JOB ITEM: Write out every line of the records below without any change, keeping them in their original order.

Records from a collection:
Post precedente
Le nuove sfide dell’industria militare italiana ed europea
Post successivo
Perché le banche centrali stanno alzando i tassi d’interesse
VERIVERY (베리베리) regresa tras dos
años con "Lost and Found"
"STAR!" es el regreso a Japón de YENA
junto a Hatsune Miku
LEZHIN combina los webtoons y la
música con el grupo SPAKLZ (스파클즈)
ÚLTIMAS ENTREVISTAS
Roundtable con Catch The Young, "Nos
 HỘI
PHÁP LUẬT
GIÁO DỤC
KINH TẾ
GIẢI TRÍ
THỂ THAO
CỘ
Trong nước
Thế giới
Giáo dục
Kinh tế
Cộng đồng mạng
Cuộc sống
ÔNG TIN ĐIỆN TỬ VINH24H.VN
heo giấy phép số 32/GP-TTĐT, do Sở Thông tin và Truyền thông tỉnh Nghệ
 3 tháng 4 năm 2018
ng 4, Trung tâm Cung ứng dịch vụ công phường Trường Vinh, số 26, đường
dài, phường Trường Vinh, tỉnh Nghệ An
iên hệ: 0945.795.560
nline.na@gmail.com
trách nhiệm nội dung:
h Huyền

RESULT OF THE TASK:
Post precedente
Le nuove sfide dell’industria militare italiana ed europea
Post successivo
Perché le banche centrali stanno alzando i tassi d’interesse
VERIVERY (베리베리) regresa tras dos
años con "Lost and Found"
"STAR!" es el regreso a Japón de YENA
junto a Hatsune Miku
LEZHIN combina los webtoons y la
música con el grupo SPAKLZ (스파클즈)
ÚLTIMAS ENTREVISTAS
Roundtable con Catch The Young, "Nos
 HỘI
PHÁP LUẬT
GIÁO DỤC
KINH TẾ
GIẢI TRÍ
THỂ THAO
CỘ
Trong nước
Thế giới
Giáo dục
Kinh tế
Cộng đồng mạng
Cuộc sống
ÔNG TIN ĐIỆN TỬ VINH24H.VN
heo giấy phép số 32/GP-TTĐT, do Sở Thông tin và Truyền thông tỉnh Nghệ
 3 tháng 4 năm 2018
ng 4, Trung tâm Cung ứng dịch vụ công phường Trường Vinh, số 26, đường
dài, phường Trường Vinh, tỉnh Nghệ An
iên hệ: 0945.795.560
nline.na@gmail.com
trách nhiệm nội dung:
h Huyền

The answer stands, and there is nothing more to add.